- Selected extract:
-- Opening Marker --

Note that if you want to speed up deep neural network calculations (such as gradient computation, parameter update and prediction) using a local GPU, you do not need to set UseParallel to true. Instead, when creating your actor or critic, set its UseDevice option to "gpu" instead of "cpu".

Using parallel computing or the GPU requires Parallel Computing Toolbox™ software. Using computer clusters or cloud resources additionally requires MATLAB Parallel Server™. For more information about training using multicore processors and GPUs, see Train Agents Using Parallel Computing and GPUs.

Example: UseParallel=true

`ParallelizationOptions` — Options for parallel training
`ParallelTraining` object

Options for parallel training, specified as a ParallelTraining object. For more information about training using parallel computing, see Train Agents Using Parallel Computing and GPUs.

The ParallelTraining object has the following properties, which you can modify using dot notation after creating the rlTrainingOptions object.

`Mode` — Parallel computing mode
`"sync"` (default) | `"async"`

Parallel computing mode, specified as one of the following:

"sync" — Use parpool to run synchronous training on the available workers. In this case, each worker pauses execution until all workers are finished. The parallel pool client updates the actor and critic parameters based on the results from all the workers and sends the updated parameters to all workers. When training a PG agent using gradient-based parallelization Mode must be set to "sync".
"async" — Use parpool to run asynchronous training on the available workers. In this case, each worker sends its data back to the parallel pool client as soon as it finishes and then receives updated parameters from the client. The worker then continues with its task.

Example: Mode="async"

`WorkerRandomSeeds` — Randomizer initialization for workers
`–1` (default) | `–2` | vector

Randomizer initialization for workers, specified as one of the following:

–1 — Assign a unique random seed to each worker. The value of the seed is the worker ID.
–2 — Do not assign a random seed to the workers.
Vector — Manually specify the random seed for each worker. The number of elements in the vector must match the number of workers.

Example: WorkerRandomSeeds=[1 2 3 4]

`TransferBaseWorkspaceVariables` — Option to send model and workspace variables to parallel workers
`"on"` (default) | `"off"`

Option to send model and workspace variables to parallel workers, specified as "on" or "off". When the option is "on", the client sends to the workers the variables defined in the base MATLAB workspace and used in the approximation models.

Example: TransferBaseWorkspaceVariables="off"

`AttachedFiles` — Additional files to attach to the parallel pool
`[]` (default) | string | string array

Additional files to attach to the parallel pool, specified as a string or string array.

Example: AttachedFiles="myInitFile.m"

`SetupFcn` — Function to run before training starts
`[]` (default) | function handle

Function to run before training starts, specified as a handle to a function having no input arguments. This function is run once per worker before training begins. Write this function to perform any processing that you need prior to training.

Example: AttachedFiles=@mySetupFcn

`CleanupFcn` — Function to run after training ends
`[]` (default) | function handle

Function to run after training ends, specified as a handle to a function having no input arguments. You can write this function to clean up the workspace or perform other processing after training terminates.

-- Closing Marker --

- Things to do:
- 1) Using the parallel training options text, decide whether each statement agrees with it. For each, answer yes or no and quote the words of the text that decide it.
(a) Speeding up deep neural network calculations on a local GPU requires setting UseParallel to true.
(b) In "async" mode, each worker pauses execution until all workers are finished.
(c) When WorkerRandomSeeds is –1, each worker's seed value is its worker ID.
- 2) Answer these questions from the parallel training options text, one line each.
(a) What software, besides Parallel Computing Toolbox, is needed to use computer clusters or cloud resources?
(b) What is the default value of TransferBaseWorkspaceVariables?
(c) How often is the SetupFcn function run?
- 3) Carry on the parallel training options text from where it stops.

- Data shown:
-- Opening Marker --

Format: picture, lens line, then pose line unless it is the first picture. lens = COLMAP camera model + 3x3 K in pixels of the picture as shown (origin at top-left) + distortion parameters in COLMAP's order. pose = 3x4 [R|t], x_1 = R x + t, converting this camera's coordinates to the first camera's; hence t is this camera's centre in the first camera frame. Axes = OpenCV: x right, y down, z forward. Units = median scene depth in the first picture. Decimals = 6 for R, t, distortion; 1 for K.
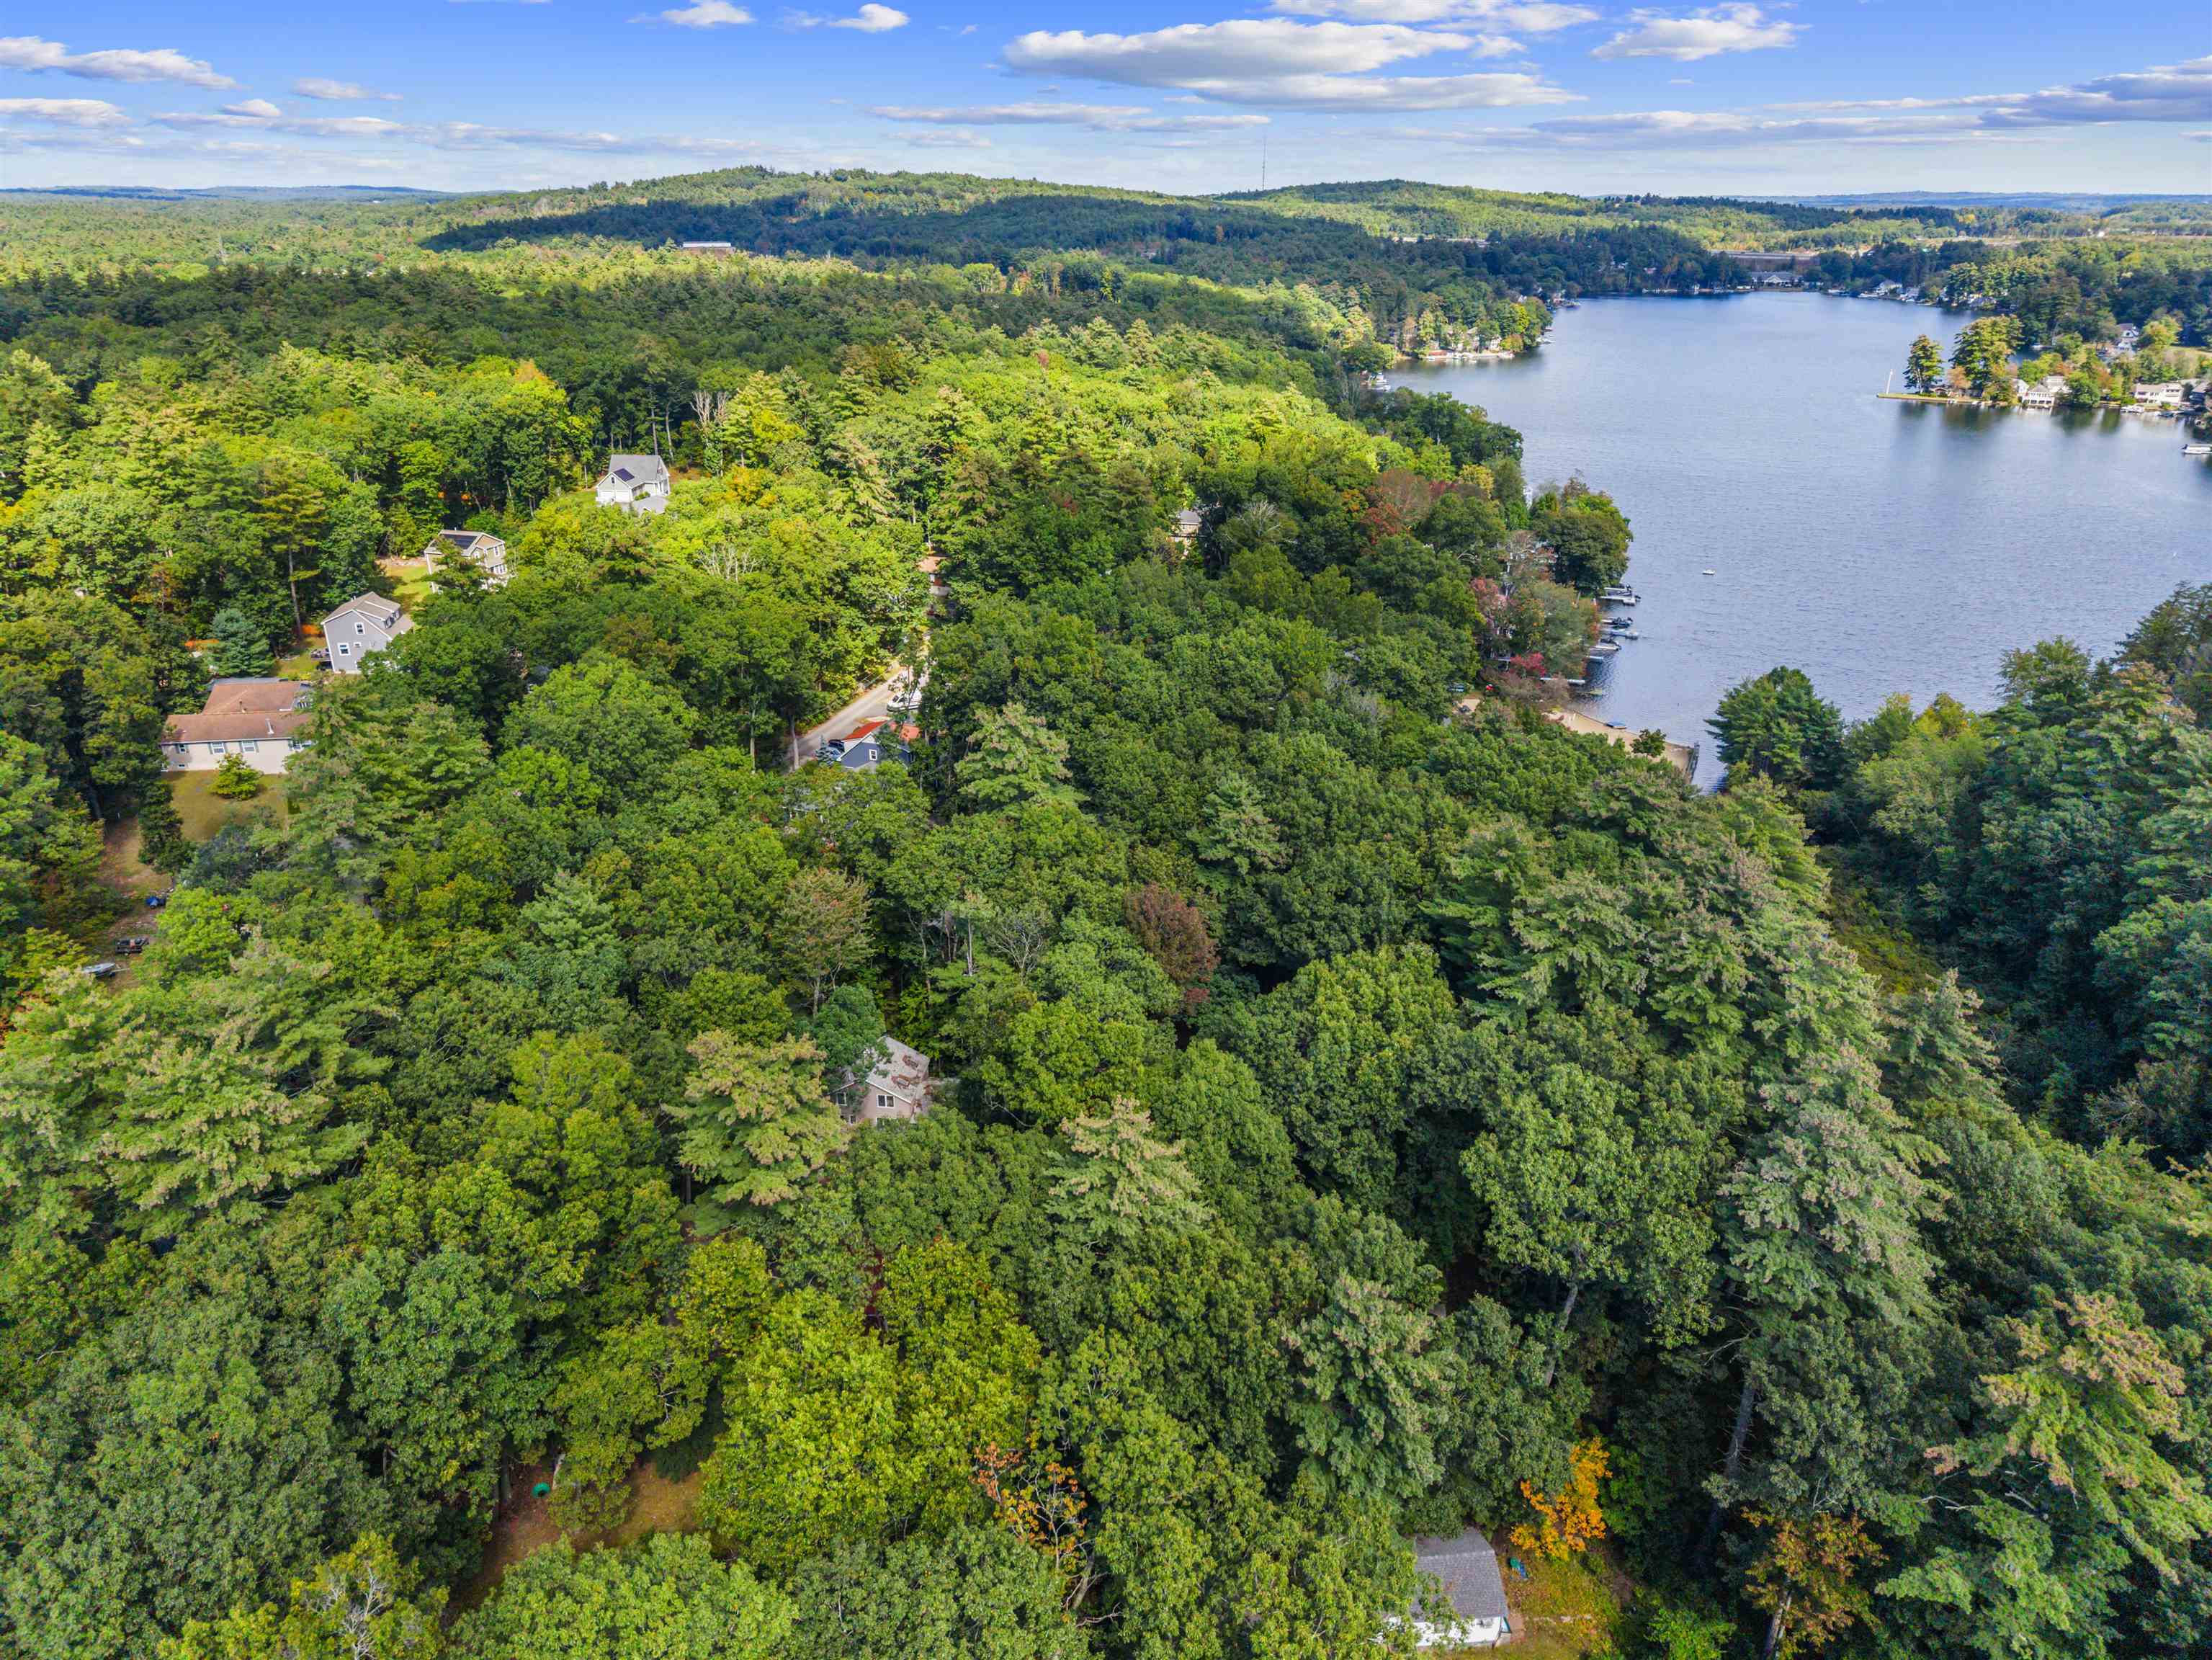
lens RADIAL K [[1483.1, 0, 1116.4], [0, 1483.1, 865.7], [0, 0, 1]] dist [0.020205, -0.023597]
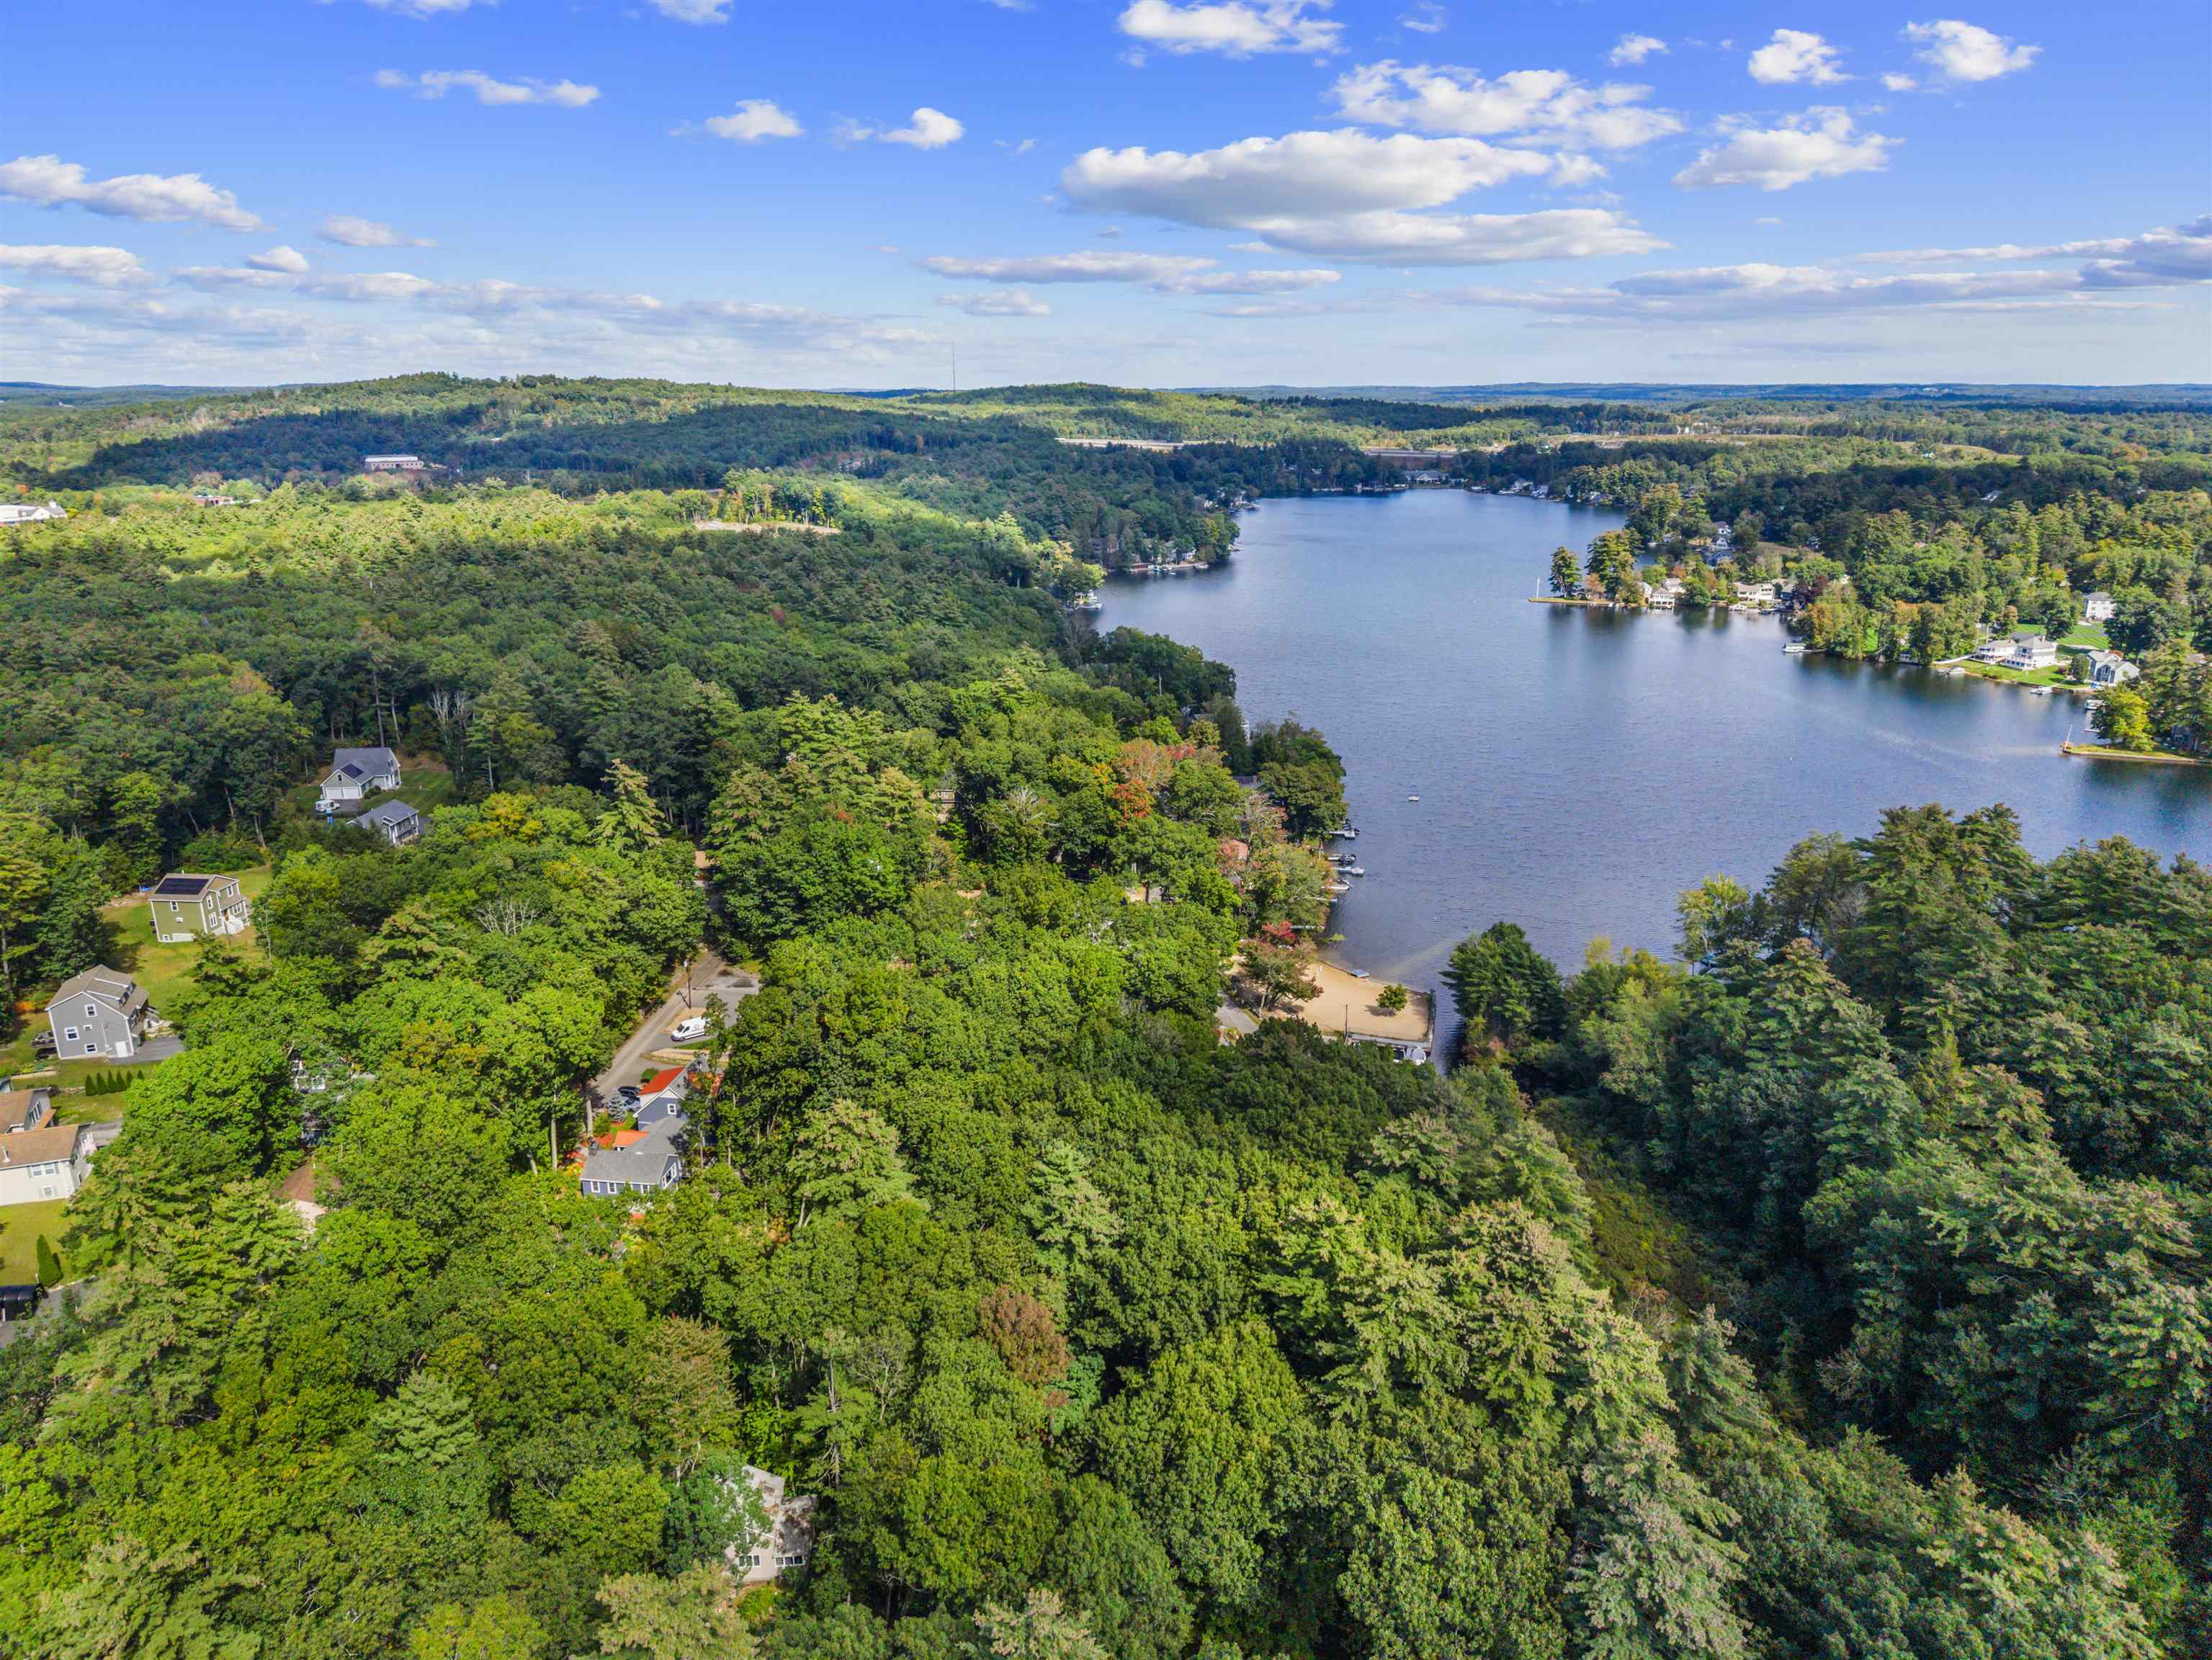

-- Closing Marker --

- Written answers:
- 1)
(a) No: "you do not need to set UseParallel to true."
(b) No: "each worker sends its data back to the parallel pool client as soon as it finishes and then receives updated parameters from the client."
(c) Yes: "The value of the seed is the worker ID."

- 2)
(a) MATLAB Parallel Server™.
(b) "on".
(c) Once per worker, before training begins.

- 3)
Example: AttachedFiles=@myCleanupFcn

`StopOnError` — Option to stop training when error occurs
`"on"` (default) | `"off"`

Option to stop training when an error occurs during an episode, specified as "on" or "off". When this option is "off", errors are captured and returned in the SimulationInfo output of train, and training continues to the next episode.

Example: StopOnError="off"

`SimulationStorageType` — Storage type for environment data
`"memory"` (default) | `"file"` | `"none"`

Storage type for environment data, specified as "memory", "file", or "none". This option specifies the type of storage used for data generated during training or simulation by a Simulink^® environment. Specifically, the software saves anything that appears as the output of a sim (Simulink) command.

Note that this option does not affect (and is not affected by) any option to save agents during training specified within a training option object, or any data logged by a FileLogger or MonitorLogger object.

The default value is "memory", indicating that data is stored in an internal memory variable. When you set this option to "file", data is stored to disk, in MAT-files in the directory specified by the SaveSimulationDirectory property, and using the MAT-file version specified by the SaveFileVersion property. When you set this option to "none", simulation data is not stored.

You can use this option to prevent out-of-memory issues during training or simulation.

Example: "none"

`SaveSimulationDirectory` — Folder used to save environment data
`"savedSims"` (default) | string | character vector

Folder used to save environment data, specified as a string or character vector. The folder name can contain a full or relative path. When you set the SimulationStorageType property to "file", the software saves data generated during training or simulation by a Simulink environment in MAT-files in this folder, using the MAT-file version specified by the SaveFileVersion property. If the folder does not exist, the software creates it.

Example: "envSimData"

`SaveFileVersion` — MAT-file version used to save environment data
`"-v7"` (default) | `"-v7.3"` | `"-v6"`

MAT-file version used to save environment data, specified as a string or character vector. When you set the SimulationStorageType property to "file", the software saves data generated by a Simulink environment in MAT-files in the version specified by SaveFileVersion, in the folder specified by the SaveSimulationDirectory property. For more information, see MAT-File Versions.

Example: Version="-v7.3"

Object Functions

trainWithEvolutionStrategy Train DDPG, TD3 or SAC agent using an evolutionary strategy within a specified environment

Examples

collapse all

Configure Options for Training with Evolutionary Strategy

Open Live Script

Create an options set for training a DDPG, TD3 or SAC agent using an evolutionary strategy. Set the population size, the number of train epochs, and the maximum number of steps per episode. You can set the options using name-value pair arguments when you create the options set. Any options that you do not explicitly set have their default values.

esOpts = rlEvolutionStrategyTrainingOptions(...
    PopulationSize=50, ...
    TrainEpoch=10, ...
    MaxStepsPerEpisode=500)

esOpts = 
  rlEvolutionStrategyTrainingOptions with properties:

                PopulationSize: 50
           PercentageEliteSize: 50
      EvaluationsPerIndividual: 1
                   TrainEpochs: 10
       PopulationUpdateOptions: [1x1 rl.option.GaussianUpdateOptions]
                ReturnedPolicy: "AveragedPolicy"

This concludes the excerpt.